If O’Reilly had taken the time to listen, Sally Quinn might have presented this, taken from Breivik’s ‘manifesto:
“At the age of 15, I chose to be baptised and confirmed in the Norwegian State Church,” wrote Breivik. “I consider myself to be 100 percent Christian.”
Or maybe she would have quoted Stephen Prothero, a religion scholar from Boston University, who stated that “[i]f he did what he has alleged to have done, Anders Breivik is a Christian terrorist”.
Yet, despite the fact that the mainstream media was terrifyingly quick to claim that the Oslo attacks were perpetrated by Muslim terrorists, no-one in their right minds is attempting to blame Christianity for this vile act of terrorism. Not for a second. It’s the hypocrisy that stings, the veiled xenophobia of the Christian right.
As Editor of the gaming website Kotaku Australia, I had the misfortune of being caught up in this maelstrom of hypocrisy when Jim Wallace of the Australian Christian Lobby – yes, the same Jim Wallace who tweeted that Anzac soldiers didn’t die for homosexuals and muslims – had the gall to claim that it wasn’t Christianity, or a twisted sense of justice that was to blame for the attacks. No – of course not…

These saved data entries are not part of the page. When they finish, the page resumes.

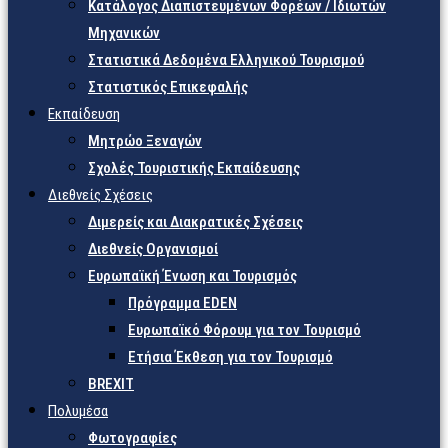
Κατάλογος Διαπιστευμένων Φορέων / Ιδιωτών
Μηχανικών
Στατιστικά Δεδομένα Ελληνικού Τουρισμού
Στατιστικός Επικεφαλής
Εκπαίδευση
Μητρώο Ξεναγών
Σχολές Τουριστικής Εκπαίδευσης
Διεθνείς Σχέσεις
Διμερείς και Διακρατικές Σχέσεις
Διεθνείς Οργανισμοί
Ευρωπαϊκή Ένωση και Τουρισμός
Πρόγραμμα EDEN
Ευρωπαϊκό Φόρουμ για τον Τουρισμό
Ετήσια Έκθεση για τον Τουρισμό
BREXIT
Πολυμέσα
Φωτογραφίες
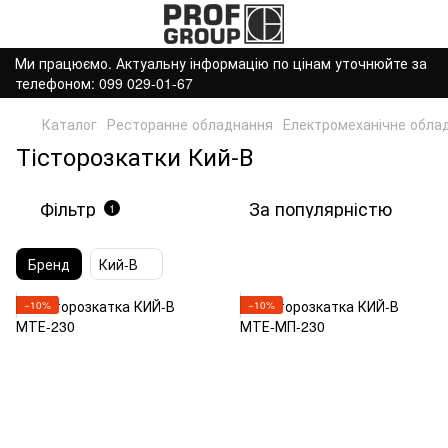
Ми працюємо. Актуальну інформацію по цінам уточнюйте за
телефоном: 099 029-01-67
Каталог
Ресторанне обладнання
Електромеханічне обла
Тісторозкатки Кий-В
Фільтр
За популярністю
1
Бренд
Кий-В
−10%
−10%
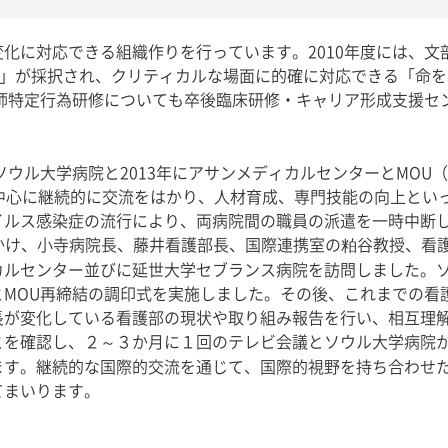
化に対応できる組織作りを行っています。2010年度には、文
育成プラン」が採択され、クリティカルな場面に的確に対応できる「
護師特定行為研修についても卒後臨床研修・キャリア形成支援セ
ソウル大学病院と
2013
年にアサンメディカルセンターと
MOU
（
中心に継続的に交流をはかり、人材育成、専門技能の向上とい
イルス感染症の流行により、両病院間の職員の派遣を一時中断
かけ、小寺病院長、藤井看護部長、国際連携室の粕谷教授、看
カルセンター並びに延世大学セブランス病院を訪問しました。
と
MOU
再締結の調印式を実施しました。その後、これまでの看
長が変化している看護部の現状や取り組み報告を行い、相互理
とを確認し、２～３か月に１回のテレビ会議とソウル大学病院
ます。継続的な国際的交流を通じて、国際的視野を持ち合わせ
てまいります。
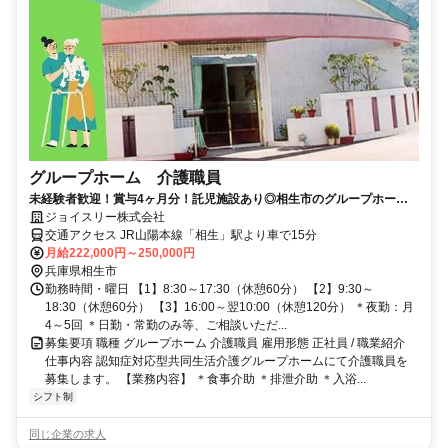
グループホーム 介護職員
未経験者歓迎！賞与4ヶ月分！託児施設あり◎相生市のグループホーム
で介護のお仕事です！【イチオシ】
ジョイスリー株式会社
交通アクセス JR山陽本線「相生」駅より車で15分
月給222,000円～250,000円
兵庫県相生市
勤務時間・曜日 【1】8:30～17:30（休憩60分） 【2】9:30～
18:30（休憩60分） 【3】16:00～翌10:00（休憩120分） ＊夜勤：月
4～5回 ＊日勤・常勤のみ等、ご相談いただ...
募集要項 職種 グループホーム 介護職員 雇用形態 正社員 / 職業紹介
仕事内容 認知症対応型共同生活介護グループホームにて介護職員を
募集します。 【業務内容】 ＊食事介助 ＊排泄介助 ＊入浴...
シフト制
同じ企業の求人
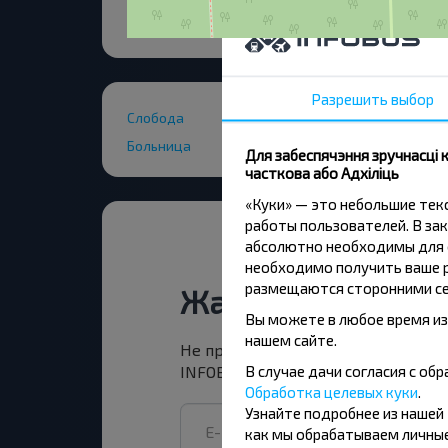
Разрешить выбор
Слобода
Больница
Для забеспячэння зручнасці
часткова або Адхіліць
«Куки» — это небольшие те
работы пользователей. В зак
абсолютно необходимы для ф
необходимо получить ваше р
размещаются сторонними се
Жадаеце падарож
Вы можете в любое время из
нашем сайте.
Не прапусці спецыяльныя акцыі, зн
В случае дачи согласия с о
INFOBUS. Падпішыся на атрыманне н
Обработка целевых куки
.
Узнайте подробнее из нашей
как мы обрабатываем личные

The culprit? Those dastardly video games.
“If there are even a few deranged minds that can be taken over the edge by an obsession with violent games, claimed Wallace, in a statement published on the Australian Christain Lobby’s website, “it is in every Australian’s interest that we ban them.
“The studied indifference of this killer to the suffering he was inflicting, his obvious dehumanising of his victims and the evil methodical nature of the killings have all the marks of games scenarios.”

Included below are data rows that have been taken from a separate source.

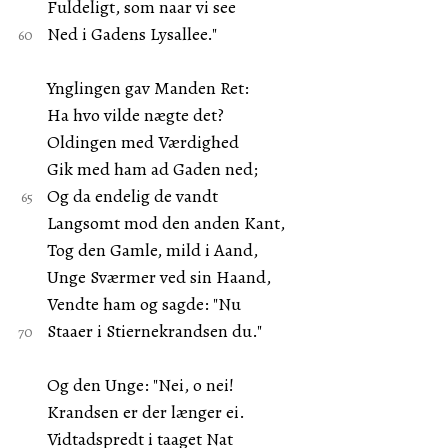
Fuldeligt, som naar vi see
Ned i Gadens Lysallee."
Ynglingen gav Manden Ret:
Ha hvo vilde nægte det?
Oldingen med Værdighed
Gik med ham ad Gaden ned;
Og da endelig de vandt
Langsomt mod den anden Kant,
Tog den Gamle, mild i Aand,
Unge Sværmer ved sin Haand,
Vendte ham og sagde: "Nu
Staaer i Stiernekrandsen du."
Og den Unge: "Nei, o nei!
Krandsen er der længer ei.
Vidtadspredt i taaget Nat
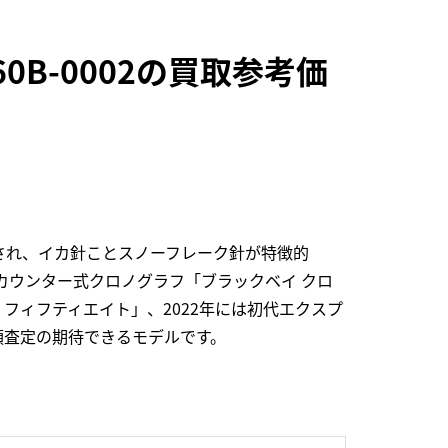
0B-0002の買取参考価
され、イカ針ことスノーフレーク針が特徴的
2カウンター式クロノグラフ「ブラックベイ クロ
 フィフティエイト」、2022年には初代エクスプ
額査定の期待できるモデルです。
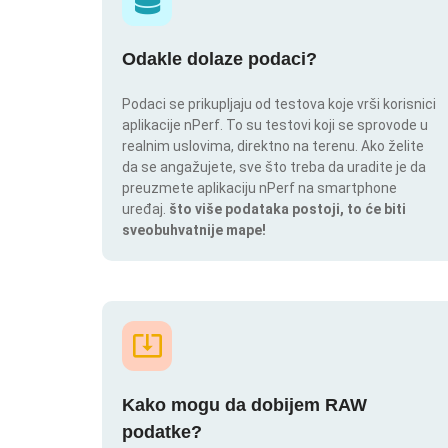
Odakle dolaze podaci?
Podaci se prikupljaju od testova koje vrši korisnici
aplikacije nPerf. To su testovi koji se sprovode u
realnim uslovima, direktno na terenu. Ako želite
da se angažujete, sve što treba da uradite je da
preuzmete aplikaciju nPerf na smartphone
uređaj.
što više podataka postoji, to će biti
sveobuhvatnije mape!
Kako mogu da dobijem RAW
podatke?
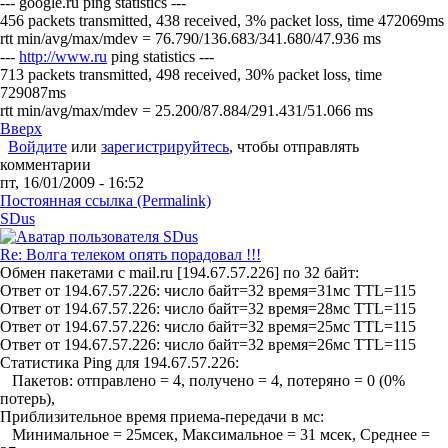
--- google.ru ping statistics ---
456 packets transmitted, 438 received, 3% packet loss, time 472069ms
rtt min/avg/max/mdev = 76.790/136.683/341.680/47.936 ms
---
http://www.ru
ping statistics ---
713 packets transmitted, 498 received, 30% packet loss, time
729087ms
rtt min/avg/max/mdev = 25.200/87.884/291.431/51.066 ms
Вверх
Войдите
или
зарегистрируйтесь
, чтобы отправлять
комментарии
пт, 16/01/2009 - 16:52
Постоянная ссылка (Permalink)
SDus
Re: Волга телеком опять порадовал !!!
Обмен пакетами с mail.ru [194.67.57.226] по 32 байт:
Ответ от 194.67.57.226: число байт=32 время=31мс TTL=115
Ответ от 194.67.57.226: число байт=32 время=28мс TTL=115
Ответ от 194.67.57.226: число байт=32 время=25мс TTL=115
Ответ от 194.67.57.226: число байт=32 время=26мс TTL=115
Статистика Ping для 194.67.57.226:
Пакетов: отправлено = 4, получено = 4, потеряно = 0 (0%
потерь),
Приблизительное время приема-передачи в мс:
Минимальное = 25мсек, Максимальное = 31 мсек, Среднее =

Again, assumptions that fly in the face of peer reviewed studies – a vast, vast majority of which state that games have no stronger an impact on our behaviour than any other type of media you wish to name.
Some perspective: there were roughly 50 references to video games in Breivik’s 700,000 word manifesto – mostly references to games he enjoyed playing in his spare time – one reference where he stated that Modern Warfare 2 was like a training simulator (a statement that any trained soldier would, and has, openly laughed at). This was enough for Jim Wallace of the ACL to openly call for the banning of any and all violent video games.
Despite the fact that Christianity was referenced over 2000 times in the same manifesto.
Despite the fact Breivik openly referred to himself as a modern day crusader, protecting Europe against “Islamization”.
Again – just to clarify – no-one is blaming Christianity. It’s the hypocrisy that stings.
And the ignorance; a hostile brand of ignorance that has become increasingly infused in the rhetoric of these middle-aged men who claim to represent the Christian faith across the media and in government – on television, in newspapers, in cabinet meetings across Australia.
Right now? When I think ‘Christian’ I think Jim Wallace. I think Bill O’Reilly. And that’s a real problem.
As someone married to a Christian – a reasonable person who gasped in disgust when I showed her the video featuring O’Reilly – I worry for the way that Christians are being represented in Australian and across the world. Mainly I worry about the people who are representing them.
It’s a narrative that has become increasingly dominated by an extreme right agenda, where the vocal minority scream and the rest cower in abject fear and embarrassment. People like Jim Wallace and Bill O’Reilly make it embarrassing to be a Christian.
For the life of my I cannot understand why moderate Christians – reasonable, rational Christans – allow themselves to be represented by people like Jim Wallace and the Australian Christian Lobby. Why they allow themselves to get caught up in this culture – this practiced ignorance, this hostile ignorance.
Jim Wallace should not be representing Christianity.
And Bill O’Reilly is not a Christian.